Now, here in Bognor there isn't a coniferous forest to be seen, but we've had a pair of goldcrests feeding on the rosebuds, lovely little birds and not common in gardens I thought - or am I wrong?


----------



## autostratus (May 9, 2005)

adonisito said:


> Now, here in Bognor there isn't a coniferous forest to be seen, but we've had a pair of goldcrests feeding on the rosebuds, lovely little birds and not common in gardens I thought - or am I wrong?


Lucky you. We saw them in Northamptonshire a few years ago.
Furtive little bird scrabbling about in a hedge bottom.

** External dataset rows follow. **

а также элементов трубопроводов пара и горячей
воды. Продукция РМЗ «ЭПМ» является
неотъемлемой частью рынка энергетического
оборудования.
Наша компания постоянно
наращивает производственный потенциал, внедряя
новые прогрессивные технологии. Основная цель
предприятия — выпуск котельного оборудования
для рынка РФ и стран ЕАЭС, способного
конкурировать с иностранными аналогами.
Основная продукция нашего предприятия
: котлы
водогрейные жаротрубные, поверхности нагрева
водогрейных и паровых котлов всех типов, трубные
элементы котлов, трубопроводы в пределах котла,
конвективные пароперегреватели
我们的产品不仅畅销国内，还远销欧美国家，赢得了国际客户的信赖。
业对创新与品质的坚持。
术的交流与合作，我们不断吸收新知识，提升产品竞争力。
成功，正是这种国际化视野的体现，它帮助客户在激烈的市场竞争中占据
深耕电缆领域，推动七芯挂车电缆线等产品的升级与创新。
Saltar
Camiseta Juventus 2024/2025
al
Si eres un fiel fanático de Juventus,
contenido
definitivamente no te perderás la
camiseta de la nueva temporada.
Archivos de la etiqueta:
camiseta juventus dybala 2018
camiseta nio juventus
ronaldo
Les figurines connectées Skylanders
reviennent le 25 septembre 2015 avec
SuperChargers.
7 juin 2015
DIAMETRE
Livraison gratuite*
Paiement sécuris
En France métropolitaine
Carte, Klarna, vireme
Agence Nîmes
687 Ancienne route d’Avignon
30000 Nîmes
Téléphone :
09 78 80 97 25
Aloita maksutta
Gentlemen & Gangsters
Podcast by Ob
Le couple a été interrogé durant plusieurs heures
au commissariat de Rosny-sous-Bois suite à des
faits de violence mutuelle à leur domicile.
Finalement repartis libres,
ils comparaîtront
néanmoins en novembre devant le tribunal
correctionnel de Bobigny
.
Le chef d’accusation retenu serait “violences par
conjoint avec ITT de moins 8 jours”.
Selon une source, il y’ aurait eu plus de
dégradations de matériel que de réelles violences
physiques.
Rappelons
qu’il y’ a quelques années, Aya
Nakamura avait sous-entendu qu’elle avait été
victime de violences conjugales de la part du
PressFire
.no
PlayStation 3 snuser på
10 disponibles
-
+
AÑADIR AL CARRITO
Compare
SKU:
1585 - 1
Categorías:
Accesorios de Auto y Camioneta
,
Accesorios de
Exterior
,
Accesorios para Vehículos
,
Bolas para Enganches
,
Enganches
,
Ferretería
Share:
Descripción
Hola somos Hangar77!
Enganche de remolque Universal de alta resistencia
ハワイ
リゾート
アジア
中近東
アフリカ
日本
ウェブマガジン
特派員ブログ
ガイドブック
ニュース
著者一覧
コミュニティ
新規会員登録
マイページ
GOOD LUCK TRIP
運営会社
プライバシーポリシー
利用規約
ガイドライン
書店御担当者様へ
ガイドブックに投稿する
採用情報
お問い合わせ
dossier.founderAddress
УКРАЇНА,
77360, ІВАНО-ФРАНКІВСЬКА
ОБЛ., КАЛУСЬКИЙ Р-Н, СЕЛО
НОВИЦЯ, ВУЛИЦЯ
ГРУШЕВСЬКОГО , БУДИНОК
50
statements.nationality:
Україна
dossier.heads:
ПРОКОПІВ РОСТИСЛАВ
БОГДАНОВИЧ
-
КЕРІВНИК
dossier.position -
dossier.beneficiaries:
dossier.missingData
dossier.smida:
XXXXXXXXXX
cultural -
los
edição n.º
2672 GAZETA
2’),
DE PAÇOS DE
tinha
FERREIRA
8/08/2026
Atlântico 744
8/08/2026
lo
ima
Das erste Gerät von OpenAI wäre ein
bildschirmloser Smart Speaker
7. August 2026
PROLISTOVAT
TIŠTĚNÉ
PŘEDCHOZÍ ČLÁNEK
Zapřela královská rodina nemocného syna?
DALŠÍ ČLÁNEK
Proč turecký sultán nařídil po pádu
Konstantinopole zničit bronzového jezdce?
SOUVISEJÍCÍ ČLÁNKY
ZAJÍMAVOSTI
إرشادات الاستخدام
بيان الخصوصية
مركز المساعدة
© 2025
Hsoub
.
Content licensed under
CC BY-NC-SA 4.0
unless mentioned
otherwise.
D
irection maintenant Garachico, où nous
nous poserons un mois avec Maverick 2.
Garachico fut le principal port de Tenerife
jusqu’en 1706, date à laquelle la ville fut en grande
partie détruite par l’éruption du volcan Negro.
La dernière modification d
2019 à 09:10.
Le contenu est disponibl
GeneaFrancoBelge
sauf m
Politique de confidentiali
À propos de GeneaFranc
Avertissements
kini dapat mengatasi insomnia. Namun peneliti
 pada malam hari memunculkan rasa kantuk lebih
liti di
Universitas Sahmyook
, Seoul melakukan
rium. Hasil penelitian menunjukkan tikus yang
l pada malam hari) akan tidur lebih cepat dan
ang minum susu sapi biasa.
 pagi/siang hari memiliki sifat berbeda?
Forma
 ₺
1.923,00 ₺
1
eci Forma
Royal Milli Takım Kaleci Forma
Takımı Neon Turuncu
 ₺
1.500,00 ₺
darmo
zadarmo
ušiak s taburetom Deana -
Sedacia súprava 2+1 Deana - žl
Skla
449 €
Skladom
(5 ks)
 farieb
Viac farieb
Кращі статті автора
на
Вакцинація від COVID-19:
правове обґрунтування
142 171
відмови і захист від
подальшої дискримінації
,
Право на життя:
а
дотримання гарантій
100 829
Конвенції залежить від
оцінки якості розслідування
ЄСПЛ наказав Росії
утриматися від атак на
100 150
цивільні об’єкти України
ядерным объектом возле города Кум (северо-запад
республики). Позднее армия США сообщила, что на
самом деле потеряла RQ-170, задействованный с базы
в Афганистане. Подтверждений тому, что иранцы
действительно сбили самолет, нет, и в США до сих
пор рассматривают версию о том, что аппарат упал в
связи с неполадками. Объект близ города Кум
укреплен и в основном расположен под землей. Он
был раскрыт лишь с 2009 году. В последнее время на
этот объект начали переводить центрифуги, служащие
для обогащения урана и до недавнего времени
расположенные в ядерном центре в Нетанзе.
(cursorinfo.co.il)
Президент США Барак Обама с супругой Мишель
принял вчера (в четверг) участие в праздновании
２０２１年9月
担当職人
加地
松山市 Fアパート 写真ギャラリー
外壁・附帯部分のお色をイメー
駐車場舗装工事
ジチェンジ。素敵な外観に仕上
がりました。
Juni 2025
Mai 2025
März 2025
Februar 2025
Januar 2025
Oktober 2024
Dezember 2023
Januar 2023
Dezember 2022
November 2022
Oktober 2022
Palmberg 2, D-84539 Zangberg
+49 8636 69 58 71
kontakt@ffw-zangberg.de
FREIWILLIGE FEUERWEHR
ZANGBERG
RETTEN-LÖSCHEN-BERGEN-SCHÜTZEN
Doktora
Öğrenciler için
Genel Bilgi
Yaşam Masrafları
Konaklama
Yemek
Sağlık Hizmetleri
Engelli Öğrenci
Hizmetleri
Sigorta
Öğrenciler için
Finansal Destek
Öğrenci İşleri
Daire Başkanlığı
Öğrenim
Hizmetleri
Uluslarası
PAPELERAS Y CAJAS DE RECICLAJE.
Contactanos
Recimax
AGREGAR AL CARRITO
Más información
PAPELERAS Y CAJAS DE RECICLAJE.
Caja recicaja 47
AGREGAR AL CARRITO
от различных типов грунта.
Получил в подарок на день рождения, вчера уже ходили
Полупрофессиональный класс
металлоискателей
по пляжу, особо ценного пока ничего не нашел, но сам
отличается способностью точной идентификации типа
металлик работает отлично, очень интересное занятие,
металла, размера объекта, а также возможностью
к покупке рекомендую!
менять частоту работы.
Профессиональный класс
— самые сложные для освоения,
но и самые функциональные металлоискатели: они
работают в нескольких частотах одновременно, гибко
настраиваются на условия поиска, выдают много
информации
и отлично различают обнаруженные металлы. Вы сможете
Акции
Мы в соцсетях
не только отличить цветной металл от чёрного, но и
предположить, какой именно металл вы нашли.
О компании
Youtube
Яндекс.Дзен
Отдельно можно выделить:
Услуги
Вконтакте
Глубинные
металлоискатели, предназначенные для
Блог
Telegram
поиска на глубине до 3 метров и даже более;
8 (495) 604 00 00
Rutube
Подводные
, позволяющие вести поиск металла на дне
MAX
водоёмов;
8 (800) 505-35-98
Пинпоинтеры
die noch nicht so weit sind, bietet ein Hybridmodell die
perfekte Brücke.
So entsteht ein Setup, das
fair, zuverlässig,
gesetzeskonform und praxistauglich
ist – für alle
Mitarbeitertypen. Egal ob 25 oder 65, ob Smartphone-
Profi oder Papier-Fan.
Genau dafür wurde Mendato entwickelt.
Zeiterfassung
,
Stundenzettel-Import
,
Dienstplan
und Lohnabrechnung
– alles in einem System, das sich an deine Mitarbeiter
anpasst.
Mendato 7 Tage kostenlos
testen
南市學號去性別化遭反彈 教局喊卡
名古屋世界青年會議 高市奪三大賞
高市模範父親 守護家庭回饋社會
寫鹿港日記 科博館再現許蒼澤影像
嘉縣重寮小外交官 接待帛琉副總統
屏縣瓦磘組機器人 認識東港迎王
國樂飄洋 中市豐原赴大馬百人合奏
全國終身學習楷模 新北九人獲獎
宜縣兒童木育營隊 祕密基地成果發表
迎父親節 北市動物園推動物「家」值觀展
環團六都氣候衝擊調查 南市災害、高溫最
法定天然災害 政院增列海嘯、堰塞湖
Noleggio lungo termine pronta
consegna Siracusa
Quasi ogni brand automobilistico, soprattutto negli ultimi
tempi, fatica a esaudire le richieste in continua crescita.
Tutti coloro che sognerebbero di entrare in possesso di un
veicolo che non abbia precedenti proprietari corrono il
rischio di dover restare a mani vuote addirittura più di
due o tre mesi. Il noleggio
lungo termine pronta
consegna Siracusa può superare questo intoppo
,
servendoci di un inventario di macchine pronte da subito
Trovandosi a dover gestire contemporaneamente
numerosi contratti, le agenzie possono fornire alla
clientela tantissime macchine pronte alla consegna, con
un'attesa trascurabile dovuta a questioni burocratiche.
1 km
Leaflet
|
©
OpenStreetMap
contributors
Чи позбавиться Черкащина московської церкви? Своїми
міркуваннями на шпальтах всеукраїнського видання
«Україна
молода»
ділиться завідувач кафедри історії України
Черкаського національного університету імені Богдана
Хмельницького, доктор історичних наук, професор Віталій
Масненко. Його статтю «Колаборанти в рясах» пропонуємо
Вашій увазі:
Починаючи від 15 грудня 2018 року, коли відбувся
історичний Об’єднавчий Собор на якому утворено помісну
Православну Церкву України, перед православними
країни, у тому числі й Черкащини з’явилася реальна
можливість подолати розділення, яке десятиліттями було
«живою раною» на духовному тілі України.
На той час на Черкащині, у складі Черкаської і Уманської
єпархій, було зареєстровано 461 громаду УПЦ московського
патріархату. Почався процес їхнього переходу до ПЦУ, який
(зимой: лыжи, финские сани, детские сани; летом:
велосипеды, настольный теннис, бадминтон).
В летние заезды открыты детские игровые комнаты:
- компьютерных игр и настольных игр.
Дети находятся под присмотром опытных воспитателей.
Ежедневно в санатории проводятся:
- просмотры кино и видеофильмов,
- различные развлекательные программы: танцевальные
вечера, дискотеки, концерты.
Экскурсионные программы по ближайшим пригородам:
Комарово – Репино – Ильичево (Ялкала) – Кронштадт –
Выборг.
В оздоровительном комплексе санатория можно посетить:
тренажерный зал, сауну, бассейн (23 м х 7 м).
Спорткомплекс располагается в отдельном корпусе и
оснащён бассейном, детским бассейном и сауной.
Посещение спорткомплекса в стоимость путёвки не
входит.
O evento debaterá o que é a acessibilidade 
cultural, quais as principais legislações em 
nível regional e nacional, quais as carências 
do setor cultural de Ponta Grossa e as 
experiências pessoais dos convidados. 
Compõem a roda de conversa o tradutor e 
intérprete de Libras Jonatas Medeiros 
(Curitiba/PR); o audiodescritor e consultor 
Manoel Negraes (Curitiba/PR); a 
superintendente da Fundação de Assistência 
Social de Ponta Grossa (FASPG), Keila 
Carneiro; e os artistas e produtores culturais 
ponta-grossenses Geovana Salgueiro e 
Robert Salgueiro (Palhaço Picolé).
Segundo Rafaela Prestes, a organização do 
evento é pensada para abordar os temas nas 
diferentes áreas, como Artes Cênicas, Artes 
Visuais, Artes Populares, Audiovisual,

Also seen them in Mallorca as well as Firecrests. Beautiful little birds, both.


----------



## bognormike (May 10, 2005)

that's nice, it's amazing what different birds turn up in the gardens. We haven't had any thrushes for ages (too many cats & people using chemicals on their gardens :x ), but we had one yesterday morning.


----------



## paulmold (Apr 2, 2009)

We rarely get birds in our garden (except big fat woodpigeons) due to lots of cats using our garden like the M1 but we had a pair of goldfinches nesting in our miniature elm tree in 2008 & 2009 but did not show last year.


----------



## Jodi1 (Mar 25, 2010)

It is unusual to see Goldcrests as they are normally at the top of coniferous trees, but they are not rare as such. Being such little birds they struggle in hard winters and a local population can be wiped out. We have some sort of fir trees rather close to the house (too close really, but the owner won't do anything about them, but thats another story) For years I've heard Goldcrests twittering away and occasionally caught a glimpse, but one year, one - a male I presum - started attacking his reflection in the corner of the velux window, so we had a lovely view. Another time, one flew into the window and I found it stunned on the patio. Luckily it recovered, but for a few minutes I was privledged to hold this tiny bundle of fluff. After last winters cold there seemed to be no Goldcrests any more, but since January there has been one, occasionally two, eating from the birdfeeders. They seemed particularly fond of apple and the fat balls. Strange fair for an insect eating bird, but needs must I guess

Lovely little things and a real pleasure to see them. They are officially Britains smallest bird being marginally smaller then the Wren


----------



## patnles (Oct 26, 2006)

We've had at least one pair of goldcrest visiting our garden for over 20years. We have only one conifer but there are a few in neighbouring gardens. In our garden they spend most of their time in an old yew tree but we often see them around the rockery and waterfall, which is only 6ft from our lounge window.
According to the RSPB cd-rom "Guide to British Birds", goldcrest are quite widespread around the British Isles.
Lesley


----------



## aldra (Jul 2, 2009)

*goldcrests*

adonisito
,
jealous, I don't have any goldfinch, but secretly delighted that you do

aldra


----------



## aldra (Jul 2, 2009)

*goldcrest*

dont have them either
might have to put you back on my cultured list
aldra


----------